◆ **Page images and extracted text**
= = = = =

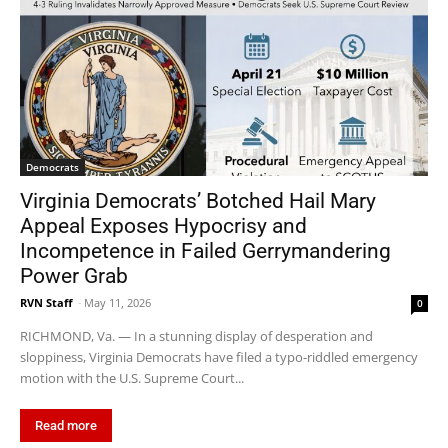
Democrats
Virginia Democrats’ Botched Hail Mary
Appeal Exposes Hypocrisy and
Incompetence in Failed Gerrymandering
Power Grab
RVN Staff
-
May 11, 2026
0
RICHMOND, Va. — In a stunning display of desperation and
sloppiness, Virginia Democrats have filed a typo-riddled emergency
motion with the U.S. Supreme Court...
Read more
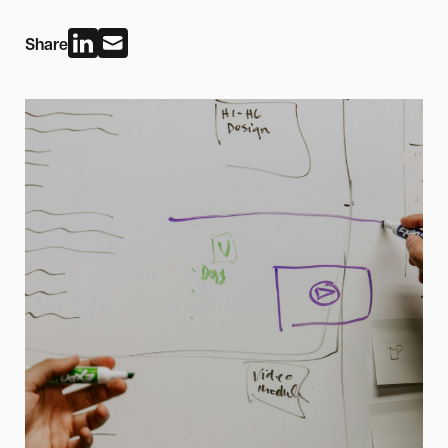
Share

= = = = =

With the pictures dropped, write out all of the entries word for word.

Democrats
Virginia Democrats’ Botched Hail Mary
Appeal Exposes Hypocrisy and
Incompetence in Failed Gerrymandering
Power Grab
RVN Staff
-
May 11, 2026
0
RICHMOND, Va. — In a stunning display of desperation and
sloppiness, Virginia Democrats have filed a typo-riddled emergency
motion with the U.S. Supreme Court...
Read more
Share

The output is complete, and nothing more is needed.